コンテンツにスキップ

織田信長、大森平衛門尉に当所と守山間の自由通行を保障する

智多郡并篠島商人当所守山往反事、国質・郷質・所質并前々喧嘩、或如何様之雖有宿意之儀、不可違乱候、然者不可致敵味方者也、仍状如件、

天文廿壱

信長(花押)

大森平右衛門尉殿

→愛知県史 資料編10「織田信長判物写」(古今消息集 四)

 知多郡と篠島の商人が当所と守山の間を往復のこと。『国質』・『郷質』・『所質』、並びに前々の喧嘩、その他どのような恨みがあるとしても、妨げてはならない。ということで、事を構えないように。

コメント 5

  • 『弘前大学教育学部紀要 第89号「智多郡・篠島商人宛て自由通行令」』(安野眞幸氏)を参考にして以下の解釈を当初エントリーしていた。私見として残しておく。
     知多郡と篠島の商人が清洲と守山の間を往復するに当たって、人質や前々の喧嘩、その他どのような恨みがあるとしても、騒動を起こさないこと。それを受諾するなら、政治的な理由で敵味方分けることはしない。

  • コメントを付けられると『弘前大学教育学部紀要』の恥の上塗りになりますので、
    国質・郷質・所質などには全て意味がありますから、歴史事典などで調べてから訳されたらいかですか。
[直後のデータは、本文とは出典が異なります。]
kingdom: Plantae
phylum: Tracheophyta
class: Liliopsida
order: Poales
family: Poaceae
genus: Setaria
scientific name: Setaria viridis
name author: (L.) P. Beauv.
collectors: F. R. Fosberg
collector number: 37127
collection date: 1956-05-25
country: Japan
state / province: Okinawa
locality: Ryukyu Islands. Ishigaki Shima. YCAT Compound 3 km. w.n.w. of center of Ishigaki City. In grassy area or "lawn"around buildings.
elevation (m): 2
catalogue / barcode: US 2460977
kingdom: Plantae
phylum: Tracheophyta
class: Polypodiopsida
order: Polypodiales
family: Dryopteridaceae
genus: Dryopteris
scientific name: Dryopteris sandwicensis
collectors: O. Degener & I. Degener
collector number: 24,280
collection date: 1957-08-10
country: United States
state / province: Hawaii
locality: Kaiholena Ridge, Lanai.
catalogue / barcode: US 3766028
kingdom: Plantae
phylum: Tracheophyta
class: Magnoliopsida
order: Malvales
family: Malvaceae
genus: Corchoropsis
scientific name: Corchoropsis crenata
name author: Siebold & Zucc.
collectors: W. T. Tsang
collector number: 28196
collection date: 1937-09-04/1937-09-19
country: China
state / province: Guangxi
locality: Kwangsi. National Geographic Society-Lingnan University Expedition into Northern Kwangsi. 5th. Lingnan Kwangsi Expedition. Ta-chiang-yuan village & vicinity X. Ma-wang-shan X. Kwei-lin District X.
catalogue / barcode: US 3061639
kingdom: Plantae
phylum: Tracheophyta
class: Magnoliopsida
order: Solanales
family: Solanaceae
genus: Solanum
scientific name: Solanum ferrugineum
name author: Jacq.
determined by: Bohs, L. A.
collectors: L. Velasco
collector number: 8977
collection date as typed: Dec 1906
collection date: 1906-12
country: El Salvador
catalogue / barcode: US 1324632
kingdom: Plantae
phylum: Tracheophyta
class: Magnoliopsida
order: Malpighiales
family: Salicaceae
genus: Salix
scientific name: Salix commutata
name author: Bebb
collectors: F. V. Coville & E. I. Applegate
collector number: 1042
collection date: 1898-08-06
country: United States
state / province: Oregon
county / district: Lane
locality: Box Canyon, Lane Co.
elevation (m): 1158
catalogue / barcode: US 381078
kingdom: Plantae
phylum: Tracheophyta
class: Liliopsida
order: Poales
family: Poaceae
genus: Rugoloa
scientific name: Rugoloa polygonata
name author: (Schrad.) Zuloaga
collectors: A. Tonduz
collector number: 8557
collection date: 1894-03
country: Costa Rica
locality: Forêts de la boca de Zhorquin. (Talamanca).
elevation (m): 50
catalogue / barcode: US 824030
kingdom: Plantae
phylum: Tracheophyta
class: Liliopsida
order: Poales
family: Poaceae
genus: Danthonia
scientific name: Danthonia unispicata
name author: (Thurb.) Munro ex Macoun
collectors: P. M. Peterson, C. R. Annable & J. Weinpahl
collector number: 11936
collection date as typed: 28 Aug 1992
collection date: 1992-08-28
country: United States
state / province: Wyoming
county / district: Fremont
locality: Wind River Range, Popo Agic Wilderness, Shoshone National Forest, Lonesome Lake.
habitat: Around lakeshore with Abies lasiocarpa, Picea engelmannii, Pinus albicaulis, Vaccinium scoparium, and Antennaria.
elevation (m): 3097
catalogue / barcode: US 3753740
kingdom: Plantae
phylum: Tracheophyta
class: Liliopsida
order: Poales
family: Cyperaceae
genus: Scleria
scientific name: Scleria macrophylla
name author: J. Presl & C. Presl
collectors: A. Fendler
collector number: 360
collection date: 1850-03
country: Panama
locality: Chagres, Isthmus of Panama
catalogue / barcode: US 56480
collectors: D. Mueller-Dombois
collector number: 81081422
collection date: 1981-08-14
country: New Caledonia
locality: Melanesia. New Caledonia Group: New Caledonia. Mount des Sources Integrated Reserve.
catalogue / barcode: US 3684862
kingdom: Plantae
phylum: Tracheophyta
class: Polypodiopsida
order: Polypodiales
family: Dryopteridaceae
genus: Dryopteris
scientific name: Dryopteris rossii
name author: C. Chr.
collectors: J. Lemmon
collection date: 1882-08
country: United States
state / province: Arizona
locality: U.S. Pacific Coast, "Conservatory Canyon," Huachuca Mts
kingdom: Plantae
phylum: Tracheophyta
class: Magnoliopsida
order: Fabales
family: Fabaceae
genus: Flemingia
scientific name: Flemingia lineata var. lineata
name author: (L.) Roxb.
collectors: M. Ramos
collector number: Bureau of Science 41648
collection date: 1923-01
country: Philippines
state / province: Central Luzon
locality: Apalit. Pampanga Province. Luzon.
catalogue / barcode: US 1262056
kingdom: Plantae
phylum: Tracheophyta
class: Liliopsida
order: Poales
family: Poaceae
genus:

  •  コメントありがとうございます。原文の読みの幅からいって当初解釈でも妥当性はありますので、特に「恥」ではないかと思います。
     「不可致敵味方」の類例がないので、暫定で解釈を変更したまでなので。「質」については負債に基づく差し押さえと考えて問題ないと思いますが、念のため原文ままとしました。何か情報ありましたらお知らせ下さい。

  • 高村様、今般水野氏史研究会ブログに貴記事をトラックバック下さいましたので、早速参上致しました。弘前大学の安野眞幸教授とは、四年程前に「水野太郎左衛門」の研究の折、手紙の遣り取りをさせていただきましたので、とても懐かしく思いました。さて小生は織豊期研究会で、各大学教授、院生、学芸員等の方々と輪読会に参加させていただいておりますが、古文書の解釈の仕方については、毎回異論が出ることが多く、これが正解というものは無いようです。つまり「現時点ではこのような解釈にしておきましょう」となるのでして、後日また新たな見解が示されることもありますので、その伸展が楽しみでもあります。拙ブログでも高村さんのように、当初の記事に後日判明したことをその修正年月日を記して追記しております。これは研究の過程を読者の方々と共有することも重要な研究の一つと考えているからです。これからも貴サイトの記事を参考にさせていただきますのでよろしくお願いいたします。

  •  コメントありがとうございます。
     ここ10年ほどでようやく1次史料の書面化が各自治体史で出揃い始めた段階ですから、解釈はこれからでしょう。異論や疑念は勿論出てくると思いますので、お気軽にご指摘下さい。
     「致敵味方」については、他の織田信長文書で「敵であっても通行させよ」「敵味方問わず預かり物は保護せよ」というものがありますので、当初の解釈「敵味方を分けることはしない」という解釈も妥当性はあると思われます。
     解釈に未熟な部分も多数あり、また単純な勘違いもあることから、随時修正は行なっています。但し、ご指摘のように意見の交換は重要だと考えておりますので、他のサイトで言及された修正はコメントに残すようにしています。貴サイトで言及された折には、お手数ですがトラックバックにてお知らせいただけますと助かります。
     これからも宜しくお願いします。